A expectativa é de que a economia nacional cresça 2% em 2018, mas seguirá abaixo da média regional de 2,5%. “Mesmo a Venezuela deve crescer mais que o Brasil, fazendo o país ser a economia de menor crescimento nas Américas em 2018”, aponta Rapoza.
Porém, enquanto a Forbes mostrou pessimismo, o portal americano CNBC destacou positivamente os dados do IBC-BR ( Índice de Atividade do Banco Central ) divulgados nesta manhã pelo BC e que animaram o mercado, ao mostrar um avanço de 1,31% em fevereiro ante janeiro, além de uma revisão para cima de queda de 0,26% para alta de 0,62% no mês anterior, com ajuste sazonal.

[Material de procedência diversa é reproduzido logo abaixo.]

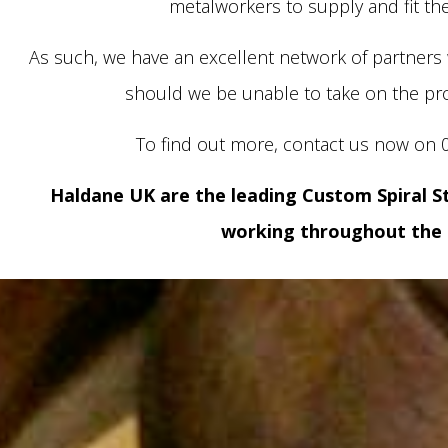
metalworkers to supply and fit the
As such, we have an excellent network of partner
should we be unable to take on the pro
To find out more, contact us now on 
Haldane UK are the leading Custom Spiral S
working throughout the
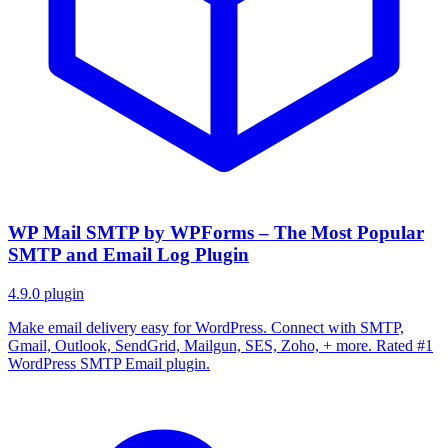
WP Mail SMTP by WPForms – The Most Popular
SMTP and Email Log Plugin
4.9.0
plugin
Make email delivery easy for WordPress. Connect with SMTP,
Gmail, Outlook, SendGrid, Mailgun, SES, Zoho, + more. Rated #1
WordPress SMTP Email plugin.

Os números foram vistos com cautela por economistas, uma vez que a alta se deu principalmente em meio a revisões metodológicas que impactaram os números da PMC (Pesquisa Mensal do Comércio) e PMS ( Pesquisa Mensal de Serviços) de janeiro, que também influenciaram as sondagens de fevereiro, As revisões dos dados ocorreram em meio à mudança da metodologia que passaram a incluir aumento na amostra de empresas participantes, alteração no ano base das pesquisas para 2014 e a adoção de novas ponderações para as empresas. Apesar das ponderações, a CNBC destacou a recuperação econômica do País e relacionou com a melhora do mercado de ações e à valorização do real.